A Avenida Paulista está fechada para carros todos os domingos. Basta um passeio por ali para conhecer um pouco a diversidade que torna São Paulo uma cidade tão plural, terra da garoa e do futebol, com seus times, aliás, em ótima fase. Pais com carrinhos de bebês, jovens, travestis pulando elástico, ciclistas, ações de marketing distribuindo sorvete de graça, artistas de rua.

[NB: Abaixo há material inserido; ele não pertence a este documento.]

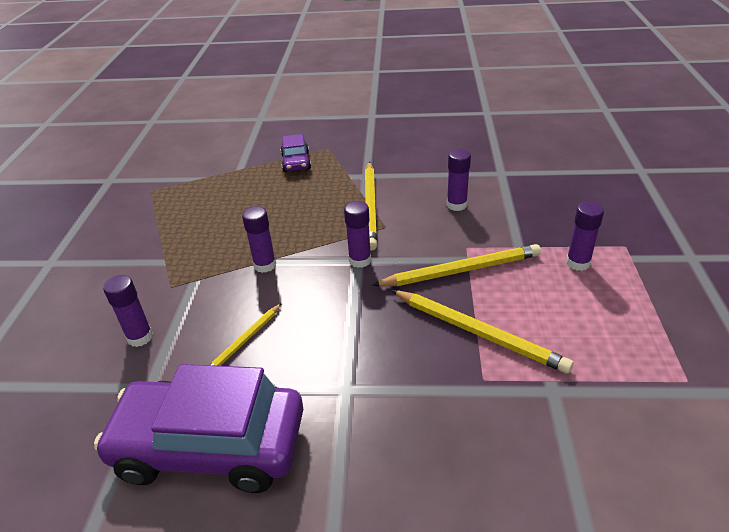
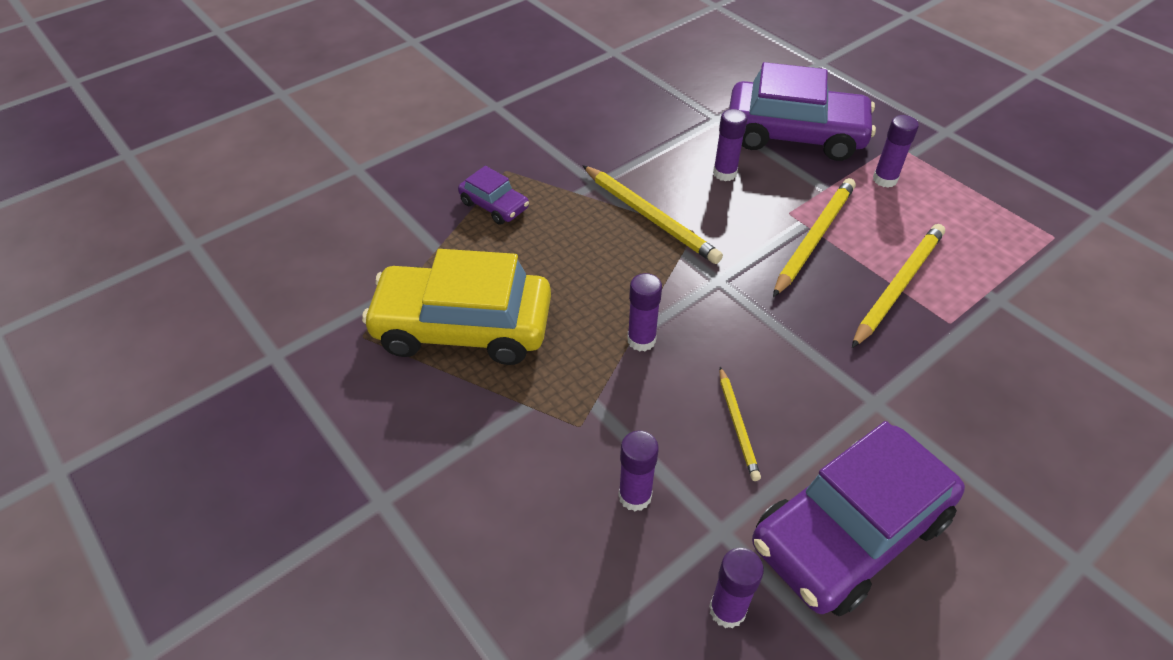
camera: 45 degrees left, 10 degrees up
purple glue stick [344,201,371,268] -> purple glue stick moved to [709,548,764,629]
yellow pencil [391,290,573,373] -> yellow pencil turned 45 degrees counterclockwise [852,224,945,348]
none -> yellow car [362,249,551,365]
none -> purple car [729,62,876,161]

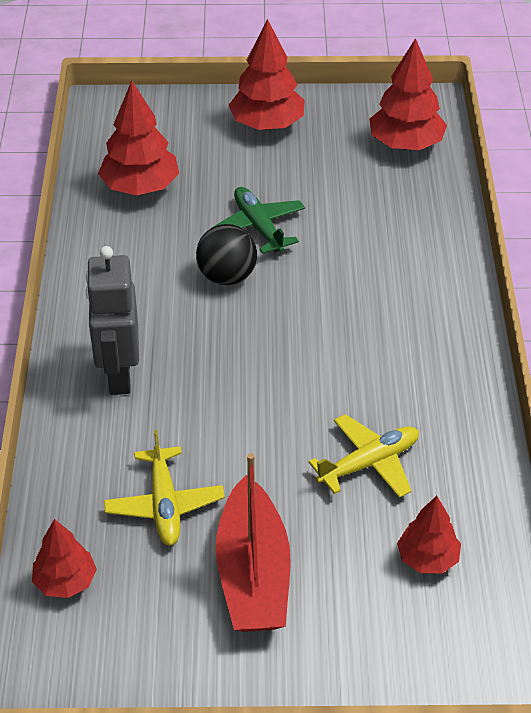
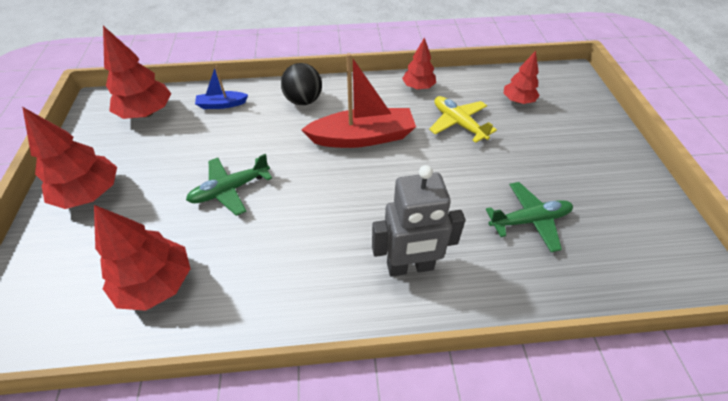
camera: 95 degrees left, 5 degrees up
red tree [32,519,97,598] -> red tree moved to [402,37,436,90]
yellow plane [104,430,225,546] -> green plane [486,182,573,252]
black ball [196,224,257,285] -> black ball moved to [281,63,322,105]
red boat [216,453,291,632] -> red boat moved to [301,53,416,148]
none -> blue boat [195,65,248,109]

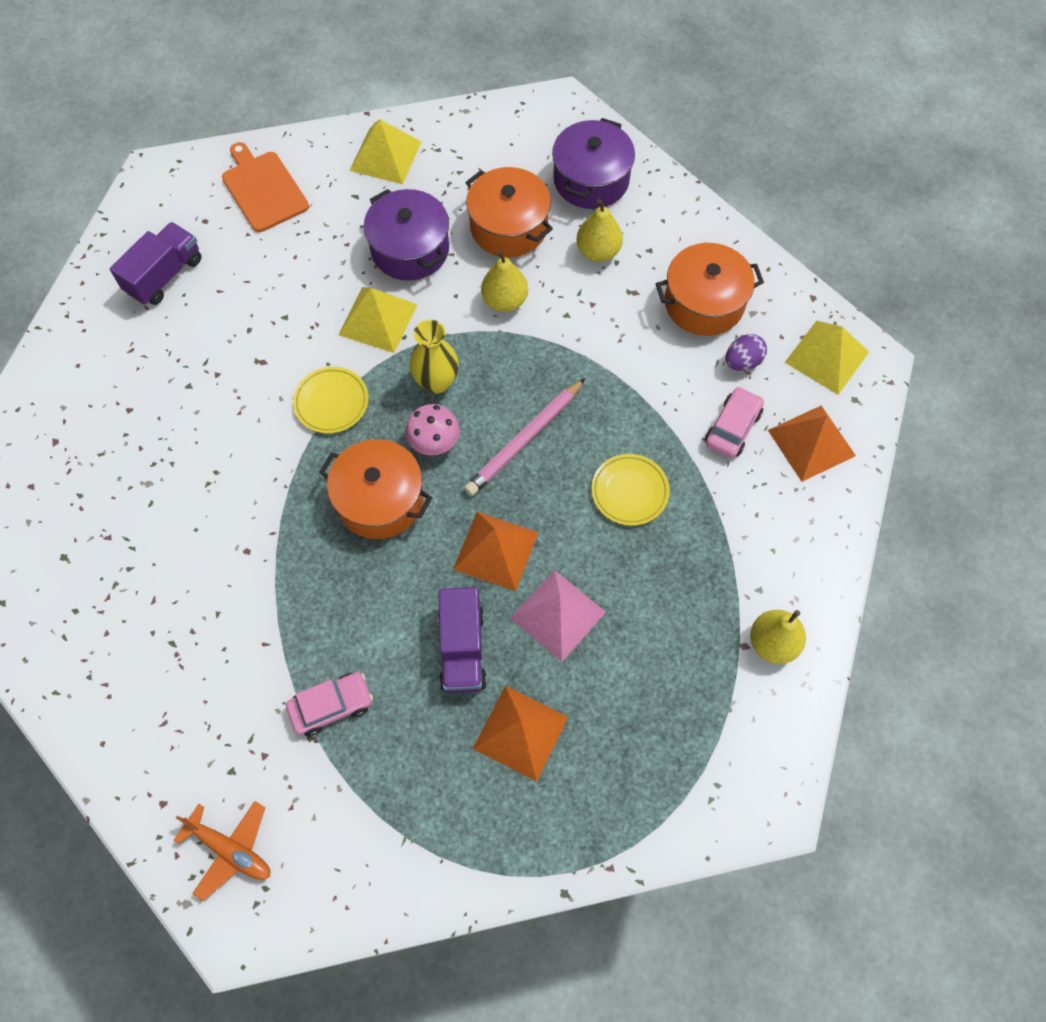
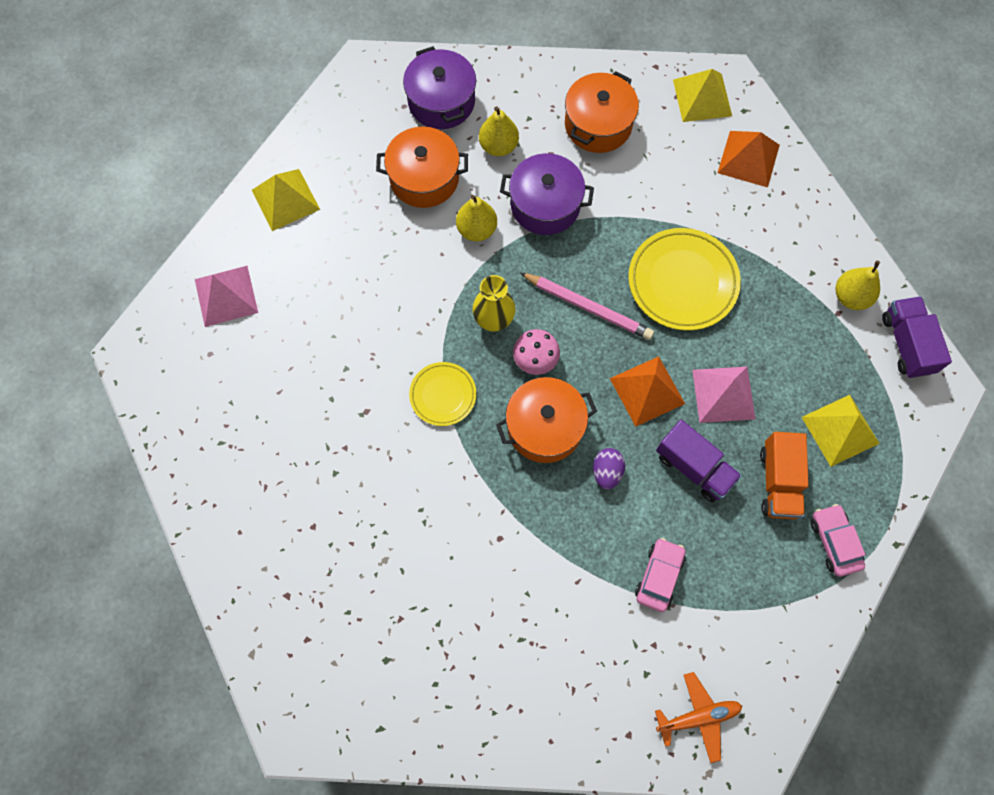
camera: 45 degrees left, 5 degrees up
purple truck [110,222,202,305] -> purple truck moved to [882,296,952,378]
orange cutting board [222,142,309,232] -> pink pyramid [195,266,258,327]
yellow pyramid [338,287,418,353] -> yellow pyramid moved to [802,395,880,467]
purple pot [364,189,449,281] -> purple pot moved to [500,153,594,235]
pink pencil [464,378,586,496] -> pink pencil turned 60 degrees counterclockwise [520,273,654,340]
orange pyramid [473,686,568,782] -> orange truck [760,432,809,520]
yellow plate [591,454,670,526] -> yellow plate [628,228,741,331], size x1.73
pink car [705,387,764,458] -> pink car moved to [811,504,865,577]
purple egg [725,334,767,371] -> purple egg moved to [593,448,625,490]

— Não sou eleitora do Haddad (o prefeito Fernando Haddad), sou muito decepcionada com o PT, mas realmente abrir a Paulista aos domingos foi uma ideia maravilhosa. Antes a gente só ia passear no shopping — diz Cláudia Costa, 45 anos, produtora de eventos.

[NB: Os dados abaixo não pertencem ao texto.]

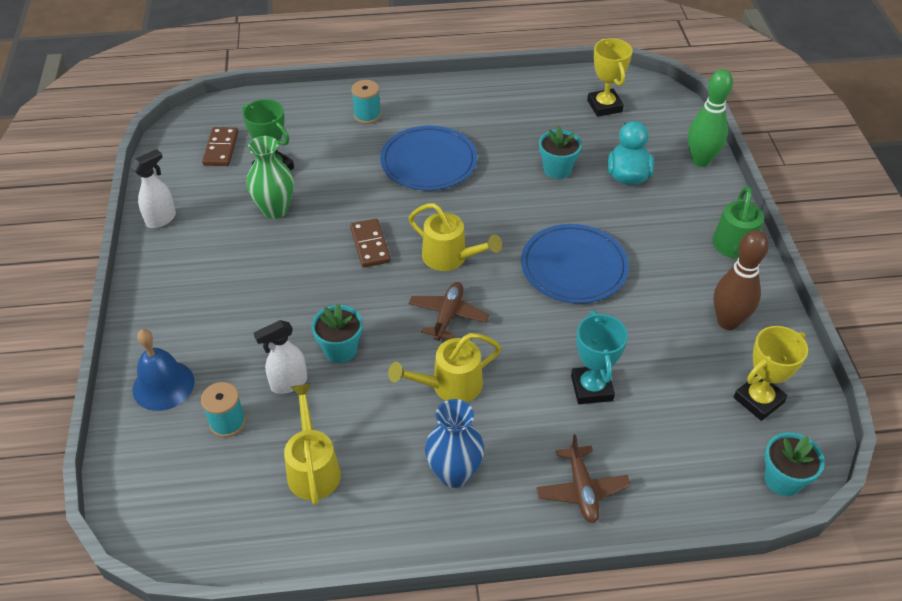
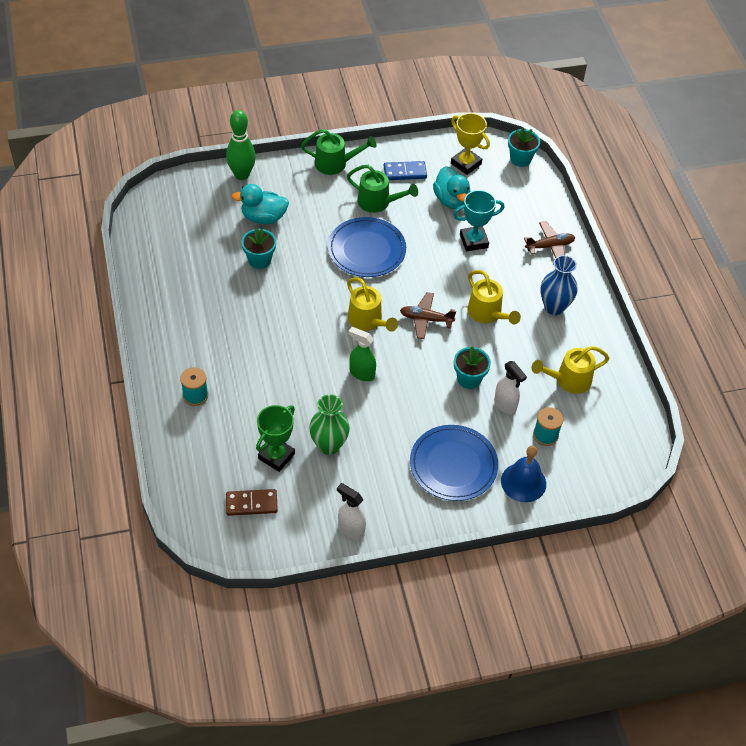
camera: 100 degrees left, 5 degrees up
brown domino [350,219,391,268] -> green spray bottle [348,327,376,381]
blue plate [380,126,477,190] -> blue plate moved to [410,425,498,501]
yellow watering can [409,203,502,271] -> yellow watering can turned 120 degrees clockwise [347,278,398,332]
yellow trophy [587,38,633,117] -> none
brown bowling pin [713,230,769,330] -> blue domino [384,161,427,180]
none -> green watering can [347,165,418,213]
none -> turquoise duck [433,166,470,209]

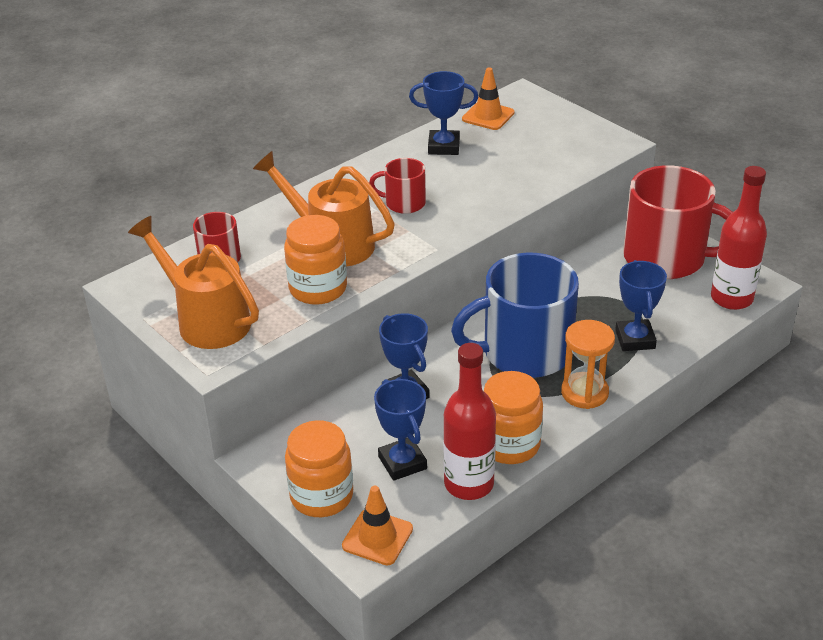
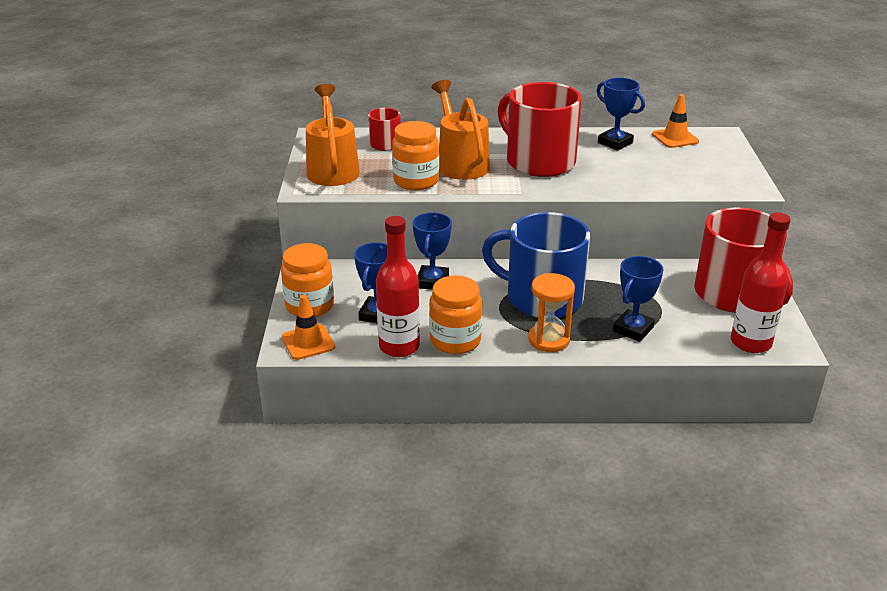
camera: 40 degrees right, 5 degrees down
red mug [369,158,426,214] -> red mug [498,82,582,177], size x2.10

A medida, segundo pesquisa do DataFolha, é aprovada por 47% dos paulistanos, mais ou menos o mesmo número que reprova a gestão do prefeito petista (49%). Quem é contra, a maior parte idosos (os jovens aprovam mais), alega que houve poucos estudos para a decisão ser tomada e que o acesso a hospitais localizados na região, por exemplo, pode ser prejudicado. A redução da velocidade para os carros em grandes avenidas também é alvo de polêmica, “tudo compreensível”, segundo o arquiteto Fernando de Mello Franco, secretário municipal de Desenvolvimento Urbano.

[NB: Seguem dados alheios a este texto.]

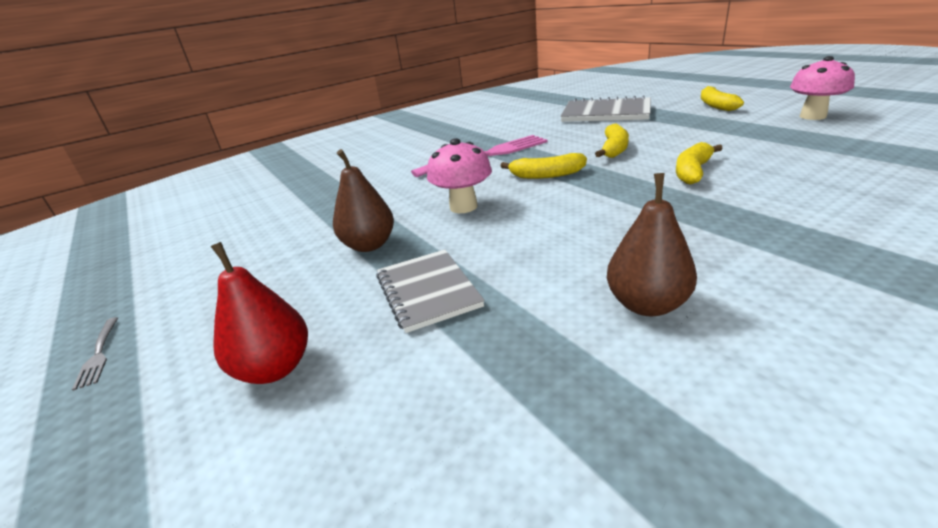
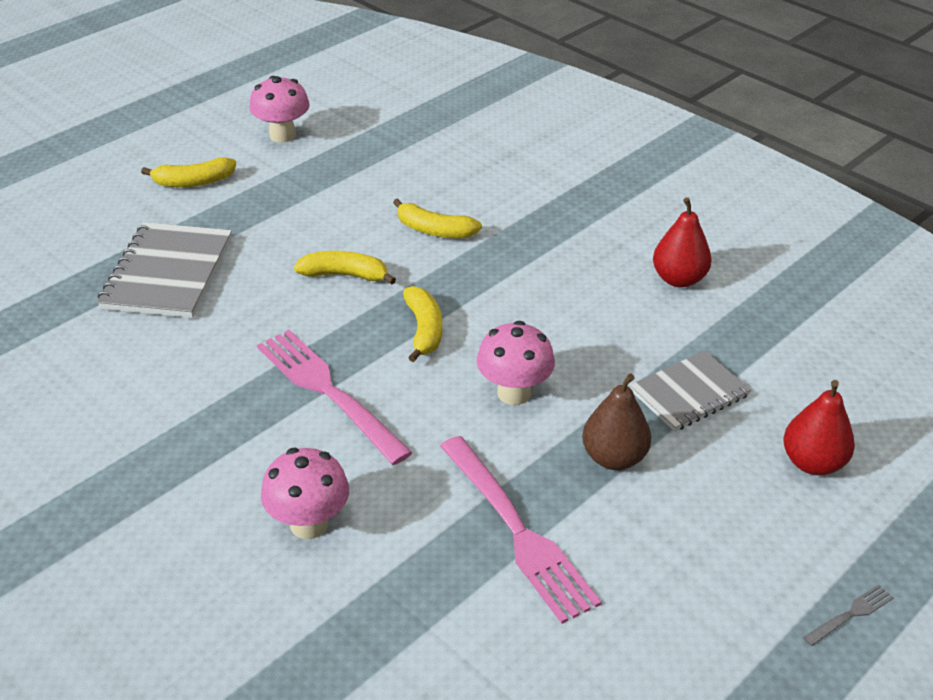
camera: 105 degrees left, 10 degrees up
brown pear [607,173,697,316] -> red pear [653,197,712,288]
none -> pink mushroom [261,448,349,539]
none -> pink fork [440,436,602,624]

— São Paulo é uma cidade imensa, difícil de mudar. Mas, desde 2013, muito impulsionada pela juventude que foi às ruas, parece que resolveu sair da inércia. A iniciativa privada percebeu isso e nós como poder público também. O que estamos tentando criar é uma nova cultura urbana, fazendo muitas experiências. E tudo que é novo assusta. Estamos tentando mudar a cultura do carro na cidade, hoje muito mais gente anda de bicicleta, por exemplo — comenta ele, citando uma pesquisa que mostrou que o número de paulistanos usando bikes cresceu 50% na cidade no ano passado. — Este ano deve crescer ainda mais.